O afastamento de Pimentel ocorreu por determinação judicial, em junho de 2017, e durou 13 meses, até o conselheiro pedir aposentadoria, em julho de 2018, por tempo de contribuição. Ele ainda poderia permanecer na função por mais oito anos. Após a aposentadoria, os vencimentos dele passaram a ser de R$ 22.507,64 brutos, segundo dados do Portal da Transparência do governo estadual.
A decisão não tem recursos cabíveis, já que o Ministério Público de Contas, em regra, não participa das sessões do Conselho Superior de Administração do TCES, órgão responsável por analisar matérias de natureza administrativa interna.
O valor a ser recebido por Pimentel não consta na decisão e ainda vai ser calculado. De acordo com a assessoria do TCES, a decisão reconhece o direito do ex-conselheiro, mas ainda passará por trâmites internos para que o valor seja calculado, pois também deve ter correções monetárias.
Segundo estimativas de A Gazeta, o montante deve ultrapassar R$ 100 mil. Considerando os 13 meses que Pimentel ficou afastado e que o valor de auxílio-moradia pago na época era de R$ 4.377,73 mensais, o impacto seria de ao menos R$ 56,9 mil. Já o pagamento de auxílio-alimentação, que é de R$ 2.240,32 a conselheiros, somaria R$ 29.124,16. O 13º salário corresponde a R$ 35.041,76. Isso sem contar o pagamento de férias e seus adicionais.
A defesa do conselheiro, representada pelo advogado Weber Campos Vitral, comemorou a decisão. "O acórdão trouxe sólida fundamentação que, além de restaurar a legalidade, corrigiu a grave violação de garantias fundamentais da Constituição Federal que estavam ocorrendo neste caso. Portanto, a decisão foi justa e reconhece tão somente uma legítima pretensão dentro dos limites da lei e da Constituição e conta com o amparo de precedentes dos Tribunais Superiores aplicáveis à época dos fatos", disse, em nota.
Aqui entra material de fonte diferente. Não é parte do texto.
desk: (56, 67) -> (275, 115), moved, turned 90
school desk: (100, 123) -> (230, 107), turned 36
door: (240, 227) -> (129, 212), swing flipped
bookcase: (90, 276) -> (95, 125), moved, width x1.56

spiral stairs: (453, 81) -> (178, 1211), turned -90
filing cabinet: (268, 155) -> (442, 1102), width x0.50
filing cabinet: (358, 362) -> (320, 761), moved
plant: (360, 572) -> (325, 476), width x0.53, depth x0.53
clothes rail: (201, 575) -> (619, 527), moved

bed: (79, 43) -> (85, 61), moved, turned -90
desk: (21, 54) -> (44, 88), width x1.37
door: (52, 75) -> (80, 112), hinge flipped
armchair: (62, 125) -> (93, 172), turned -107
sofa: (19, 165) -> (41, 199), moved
A denúncia envolvendo Pimentel, que provocou seu afastamento do cargo e que pode ter sido a motivação para se aposentar antes do tempo foi realizada pelo Ministério Público Federal (MPF), apontando os crimes de corrupção, lavagem de dinheiro e organização criminosa, delitos em razão do suposto recebimento de valores em troca da facilitação e de favorecimento para aprovação de contas perante a Corte de Contas estadual.
A denúncia foi feita após divulgação de gravação ambiental que revelou o envolvimento do conselheiro em esquema para a combinação de preços para licitação no município de Presidente Kennedy, no Sul do Estado. Os fatos estão ligados às investigações feitas na Operação Moeda de Troca, deflagrada em 2010.
O MPF apontou que teria havido o recebimento de R$ 102 mil nas contas do conselheiro sem comprovação de origem lícita, além da comprovação da atuação dele como consultor para beneficiar empresas em licitações de diversos municípios.
Pimentel assumiu o cargo de conselheiro do TCES em maio de 2010. De acordo com a denúncia, no período de 2010 a 2013, foi criado um "sindicato" dentro do Tribunal de Contas para a prática de crimes em diversos municípios capixabas, com a cooptação de prefeitos e gestores.